Top of SOURCE DATA

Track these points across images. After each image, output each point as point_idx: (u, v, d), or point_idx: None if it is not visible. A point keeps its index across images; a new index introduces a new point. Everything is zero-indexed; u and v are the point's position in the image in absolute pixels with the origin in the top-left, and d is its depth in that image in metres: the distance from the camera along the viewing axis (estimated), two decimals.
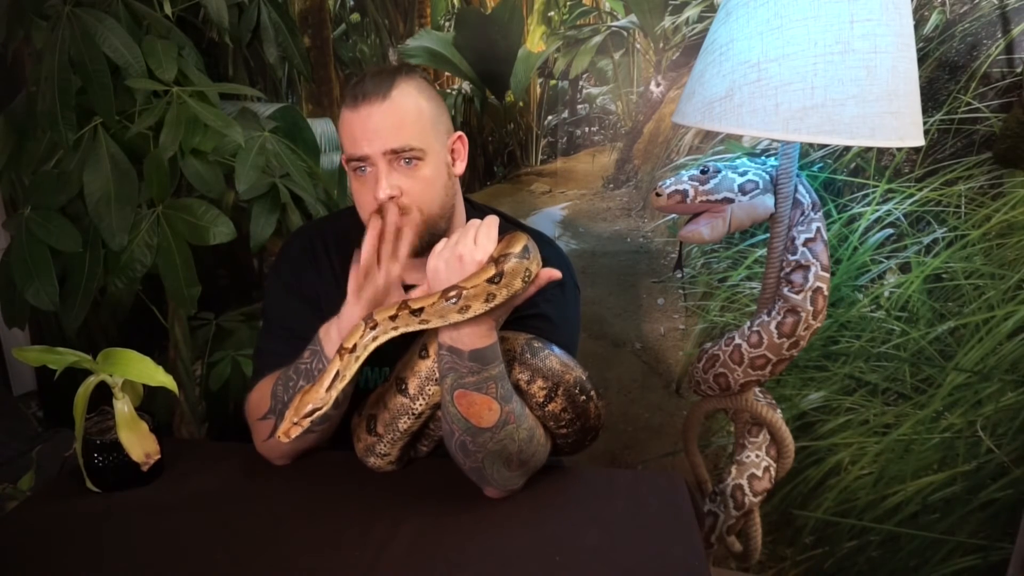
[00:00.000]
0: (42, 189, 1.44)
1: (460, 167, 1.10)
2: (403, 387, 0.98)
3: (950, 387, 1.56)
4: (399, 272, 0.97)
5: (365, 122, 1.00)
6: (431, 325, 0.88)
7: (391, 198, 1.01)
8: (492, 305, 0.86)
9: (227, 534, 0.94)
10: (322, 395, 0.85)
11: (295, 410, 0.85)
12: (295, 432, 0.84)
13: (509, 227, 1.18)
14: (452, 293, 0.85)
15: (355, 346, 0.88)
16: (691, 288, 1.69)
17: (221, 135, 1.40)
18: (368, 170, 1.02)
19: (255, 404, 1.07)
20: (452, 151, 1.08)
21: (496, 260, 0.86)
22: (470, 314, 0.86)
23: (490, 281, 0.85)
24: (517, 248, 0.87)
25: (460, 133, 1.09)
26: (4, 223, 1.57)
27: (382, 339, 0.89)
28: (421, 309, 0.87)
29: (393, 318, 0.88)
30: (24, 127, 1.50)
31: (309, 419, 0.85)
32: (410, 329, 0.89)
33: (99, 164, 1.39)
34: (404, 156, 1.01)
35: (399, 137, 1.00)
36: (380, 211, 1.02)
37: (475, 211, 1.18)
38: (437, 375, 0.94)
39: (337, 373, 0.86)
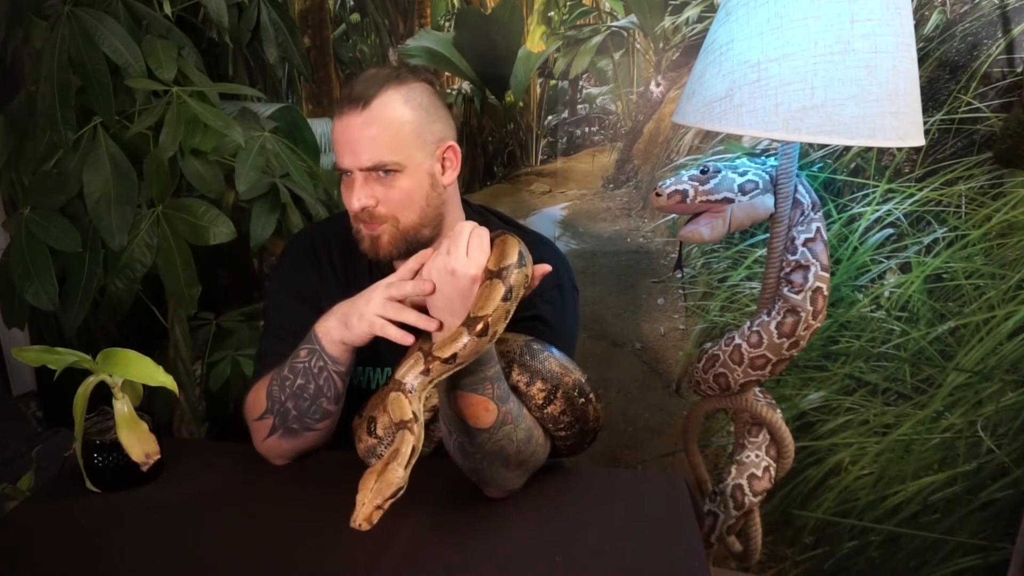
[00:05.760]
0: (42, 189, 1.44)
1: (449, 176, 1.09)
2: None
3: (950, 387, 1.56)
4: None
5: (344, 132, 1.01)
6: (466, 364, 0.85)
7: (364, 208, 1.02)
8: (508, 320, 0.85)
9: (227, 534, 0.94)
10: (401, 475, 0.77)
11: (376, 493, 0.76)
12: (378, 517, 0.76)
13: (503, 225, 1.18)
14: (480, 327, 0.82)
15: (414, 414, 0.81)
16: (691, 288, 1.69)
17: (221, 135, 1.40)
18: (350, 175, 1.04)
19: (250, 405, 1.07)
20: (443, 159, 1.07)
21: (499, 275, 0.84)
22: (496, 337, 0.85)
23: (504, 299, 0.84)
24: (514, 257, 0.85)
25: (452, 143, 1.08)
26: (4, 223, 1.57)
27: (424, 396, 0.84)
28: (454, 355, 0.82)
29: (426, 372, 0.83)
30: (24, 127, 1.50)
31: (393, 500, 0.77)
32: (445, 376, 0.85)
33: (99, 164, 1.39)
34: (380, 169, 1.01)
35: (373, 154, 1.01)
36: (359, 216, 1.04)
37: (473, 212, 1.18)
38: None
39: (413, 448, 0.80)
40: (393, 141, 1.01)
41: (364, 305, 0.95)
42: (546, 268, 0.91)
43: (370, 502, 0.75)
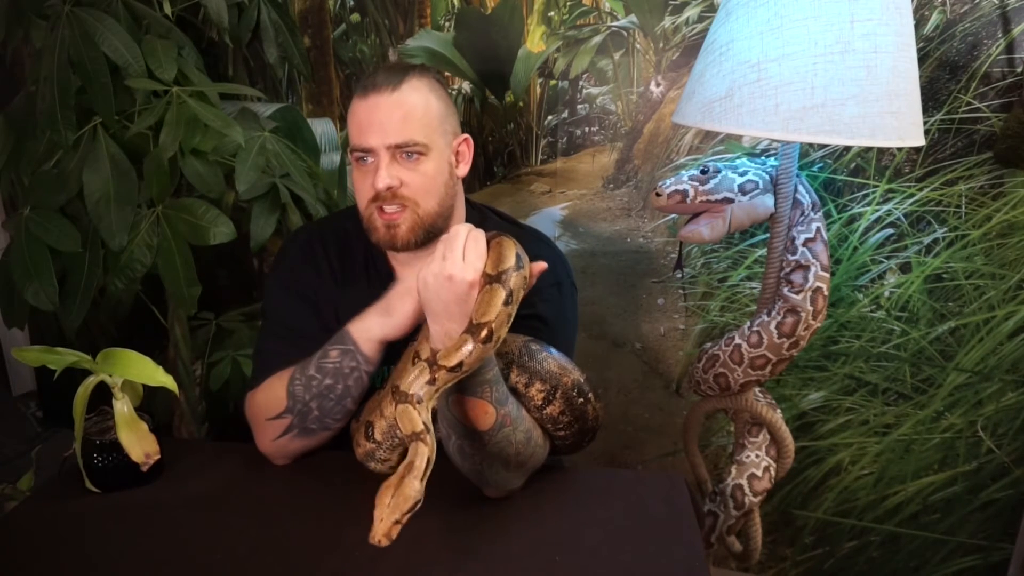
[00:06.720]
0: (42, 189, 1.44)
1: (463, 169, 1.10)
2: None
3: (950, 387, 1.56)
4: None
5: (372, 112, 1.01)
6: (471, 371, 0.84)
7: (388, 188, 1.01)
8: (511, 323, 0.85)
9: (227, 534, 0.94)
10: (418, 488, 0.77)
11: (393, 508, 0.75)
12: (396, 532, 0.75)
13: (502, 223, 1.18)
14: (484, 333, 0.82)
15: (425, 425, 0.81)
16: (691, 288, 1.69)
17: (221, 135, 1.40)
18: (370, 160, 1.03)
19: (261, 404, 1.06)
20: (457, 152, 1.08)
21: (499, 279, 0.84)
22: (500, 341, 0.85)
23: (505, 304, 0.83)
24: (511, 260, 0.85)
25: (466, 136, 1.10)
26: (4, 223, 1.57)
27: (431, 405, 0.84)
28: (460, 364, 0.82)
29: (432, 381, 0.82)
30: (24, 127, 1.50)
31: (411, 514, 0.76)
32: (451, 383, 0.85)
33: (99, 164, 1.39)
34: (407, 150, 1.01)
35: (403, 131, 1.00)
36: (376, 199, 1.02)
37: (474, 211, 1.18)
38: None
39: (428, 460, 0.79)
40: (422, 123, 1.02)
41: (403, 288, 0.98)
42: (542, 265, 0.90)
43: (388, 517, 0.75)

Bottom of SOURCE DATA

**WHAT YOU WILL DO:** Give back exactly the lines above, from the line containing "1: (460, 167, 1.10)" through the line containing "13: (509, 227, 1.18)", with both end lines and nothing more.

**YOUR RESPONSE:**
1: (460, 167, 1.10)
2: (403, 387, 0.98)
3: (950, 387, 1.56)
4: (399, 272, 0.97)
5: (365, 122, 1.00)
6: (431, 325, 0.88)
7: (391, 198, 1.01)
8: (492, 305, 0.86)
9: (227, 534, 0.94)
10: (322, 395, 0.85)
11: (295, 410, 0.85)
12: (295, 432, 0.84)
13: (509, 227, 1.18)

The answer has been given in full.